Author and political activist Achmat Dangor dies aged 71
We are sad to hear that Achmat Dangor, the author, political activist and former CEO of the Nelson Mandela Foundation has died. He was 71.
Dangor studied literature at Rhodes University and as an award winning writer was best known for novels that included 1997’s Kafka’s Curse which won the Herman Charles Bosman prize while his 2003 novel Bitter Fruit was shortlisted for the Booker Prize. There were also several collections of poetry and a short stories.
As a young activist in the 1970s Dangor co-founded the group Black Thoughts and campaigned against the racially segregated eduction system of the apartheid era. The group also visited the townships promoting the books and writings of authors from Africa and other developing nations.

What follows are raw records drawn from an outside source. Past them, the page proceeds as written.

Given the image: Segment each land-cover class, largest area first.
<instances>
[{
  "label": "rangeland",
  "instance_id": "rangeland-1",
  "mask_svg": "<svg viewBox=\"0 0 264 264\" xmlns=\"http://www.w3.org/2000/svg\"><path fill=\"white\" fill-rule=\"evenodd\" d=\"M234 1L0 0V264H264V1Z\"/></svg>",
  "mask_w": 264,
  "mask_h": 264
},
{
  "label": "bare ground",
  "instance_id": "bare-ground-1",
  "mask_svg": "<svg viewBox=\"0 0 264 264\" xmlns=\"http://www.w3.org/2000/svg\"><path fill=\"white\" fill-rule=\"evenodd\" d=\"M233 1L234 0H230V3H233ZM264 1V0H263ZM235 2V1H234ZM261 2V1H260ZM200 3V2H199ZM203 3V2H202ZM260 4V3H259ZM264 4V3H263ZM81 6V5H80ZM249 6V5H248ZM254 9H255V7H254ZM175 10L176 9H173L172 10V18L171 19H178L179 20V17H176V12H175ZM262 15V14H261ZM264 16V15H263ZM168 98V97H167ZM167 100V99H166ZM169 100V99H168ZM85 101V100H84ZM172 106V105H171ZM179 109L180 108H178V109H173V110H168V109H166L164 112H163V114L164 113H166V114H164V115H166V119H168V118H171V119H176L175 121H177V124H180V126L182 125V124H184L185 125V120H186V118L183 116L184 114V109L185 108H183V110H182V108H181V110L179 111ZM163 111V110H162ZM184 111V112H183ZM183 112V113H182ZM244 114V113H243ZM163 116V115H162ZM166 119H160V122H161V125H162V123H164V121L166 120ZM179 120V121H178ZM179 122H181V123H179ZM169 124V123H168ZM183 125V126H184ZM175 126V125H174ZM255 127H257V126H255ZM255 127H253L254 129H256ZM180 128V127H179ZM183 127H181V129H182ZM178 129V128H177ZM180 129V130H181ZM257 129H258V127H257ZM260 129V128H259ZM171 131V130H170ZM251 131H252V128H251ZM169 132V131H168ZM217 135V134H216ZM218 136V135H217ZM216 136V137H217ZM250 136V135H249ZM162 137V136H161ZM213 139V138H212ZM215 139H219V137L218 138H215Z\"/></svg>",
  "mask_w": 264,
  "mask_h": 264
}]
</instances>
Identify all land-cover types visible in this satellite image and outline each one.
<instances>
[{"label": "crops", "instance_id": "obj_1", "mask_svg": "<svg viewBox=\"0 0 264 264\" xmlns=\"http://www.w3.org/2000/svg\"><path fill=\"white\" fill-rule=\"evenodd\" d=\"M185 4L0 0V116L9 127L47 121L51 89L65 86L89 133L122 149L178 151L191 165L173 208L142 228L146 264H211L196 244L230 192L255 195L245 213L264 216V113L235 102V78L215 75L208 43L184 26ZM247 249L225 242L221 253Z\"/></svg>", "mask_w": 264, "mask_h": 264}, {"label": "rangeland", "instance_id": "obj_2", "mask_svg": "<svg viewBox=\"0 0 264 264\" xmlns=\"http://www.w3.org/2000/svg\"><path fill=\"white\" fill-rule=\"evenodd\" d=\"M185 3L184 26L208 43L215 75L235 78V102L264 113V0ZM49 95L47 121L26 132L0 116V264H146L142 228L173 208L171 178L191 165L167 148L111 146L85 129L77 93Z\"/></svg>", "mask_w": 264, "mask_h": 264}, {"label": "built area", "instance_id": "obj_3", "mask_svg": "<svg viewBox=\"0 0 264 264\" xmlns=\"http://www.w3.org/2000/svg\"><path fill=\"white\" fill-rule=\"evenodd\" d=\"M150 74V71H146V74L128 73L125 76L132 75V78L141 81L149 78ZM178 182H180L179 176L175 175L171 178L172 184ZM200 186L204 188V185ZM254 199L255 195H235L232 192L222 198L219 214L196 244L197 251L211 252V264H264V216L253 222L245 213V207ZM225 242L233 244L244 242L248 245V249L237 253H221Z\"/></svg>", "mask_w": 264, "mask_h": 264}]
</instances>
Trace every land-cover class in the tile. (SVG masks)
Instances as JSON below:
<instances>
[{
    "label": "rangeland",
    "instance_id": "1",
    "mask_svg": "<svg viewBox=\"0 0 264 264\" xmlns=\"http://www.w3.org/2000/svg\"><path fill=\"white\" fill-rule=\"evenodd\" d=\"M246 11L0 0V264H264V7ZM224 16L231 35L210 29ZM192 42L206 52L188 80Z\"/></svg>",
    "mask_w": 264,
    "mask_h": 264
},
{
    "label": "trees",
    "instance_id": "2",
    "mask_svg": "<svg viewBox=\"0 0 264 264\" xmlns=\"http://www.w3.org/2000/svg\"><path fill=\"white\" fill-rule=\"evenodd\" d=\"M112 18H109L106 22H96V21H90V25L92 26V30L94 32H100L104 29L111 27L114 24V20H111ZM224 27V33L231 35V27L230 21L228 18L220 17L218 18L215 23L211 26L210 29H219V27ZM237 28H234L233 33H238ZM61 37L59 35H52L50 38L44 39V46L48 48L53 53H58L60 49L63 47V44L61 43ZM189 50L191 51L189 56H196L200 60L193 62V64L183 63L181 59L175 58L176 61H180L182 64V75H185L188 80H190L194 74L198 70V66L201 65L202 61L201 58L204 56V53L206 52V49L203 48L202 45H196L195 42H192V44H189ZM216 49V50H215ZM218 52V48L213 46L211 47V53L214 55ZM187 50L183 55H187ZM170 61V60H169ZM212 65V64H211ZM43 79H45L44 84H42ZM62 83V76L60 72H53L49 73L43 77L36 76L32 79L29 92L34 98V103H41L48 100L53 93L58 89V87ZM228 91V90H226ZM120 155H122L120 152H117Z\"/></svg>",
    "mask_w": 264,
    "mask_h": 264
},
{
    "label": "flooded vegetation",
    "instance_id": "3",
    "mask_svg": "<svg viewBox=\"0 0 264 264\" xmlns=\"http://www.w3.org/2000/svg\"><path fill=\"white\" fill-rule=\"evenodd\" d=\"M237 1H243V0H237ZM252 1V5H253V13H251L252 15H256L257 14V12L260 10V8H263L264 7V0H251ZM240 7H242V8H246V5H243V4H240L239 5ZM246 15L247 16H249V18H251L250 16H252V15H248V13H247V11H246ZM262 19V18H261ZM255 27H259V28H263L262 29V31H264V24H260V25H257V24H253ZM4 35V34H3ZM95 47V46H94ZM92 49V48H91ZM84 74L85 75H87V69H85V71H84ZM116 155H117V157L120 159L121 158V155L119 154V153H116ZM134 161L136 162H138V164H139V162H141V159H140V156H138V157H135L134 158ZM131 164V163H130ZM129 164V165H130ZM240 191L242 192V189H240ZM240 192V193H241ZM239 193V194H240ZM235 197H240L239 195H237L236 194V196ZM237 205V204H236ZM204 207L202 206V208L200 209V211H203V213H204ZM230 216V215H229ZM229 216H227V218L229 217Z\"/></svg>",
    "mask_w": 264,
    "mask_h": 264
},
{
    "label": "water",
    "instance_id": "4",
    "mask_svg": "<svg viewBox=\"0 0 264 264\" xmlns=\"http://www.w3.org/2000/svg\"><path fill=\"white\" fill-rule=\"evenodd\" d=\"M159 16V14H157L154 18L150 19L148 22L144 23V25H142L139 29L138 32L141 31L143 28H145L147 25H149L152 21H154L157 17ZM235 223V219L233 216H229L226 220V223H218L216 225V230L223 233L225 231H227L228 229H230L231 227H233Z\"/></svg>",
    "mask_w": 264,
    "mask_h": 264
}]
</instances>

Dangor was also one of the founding members of the Congress of South African Writers and the brother of ANC deputy secretary-general, Jessie Duarte. Committed in bother his writing and activism to highlight the cruelty and absurdity of racial inequality, he served as CEO of the Nelson Mandela Foundation from 2007 to 2013.
He was also one of the early advocates of the need to take action to combat South Africa’s emerging HIV/AIDS crisis and in that capacity served as a director at UNAIDS and the World AIDS Campaign, He also worked alongside church leaders including Archbishop Desmond Tutu to establish the largest black-led foundation in South Africa.
In a statement following the announcement of his death the ANC said ‘in Achmat Dangor, the country has lost an important voice, but we can take comfort that his light will keep shining through his books and other writings’.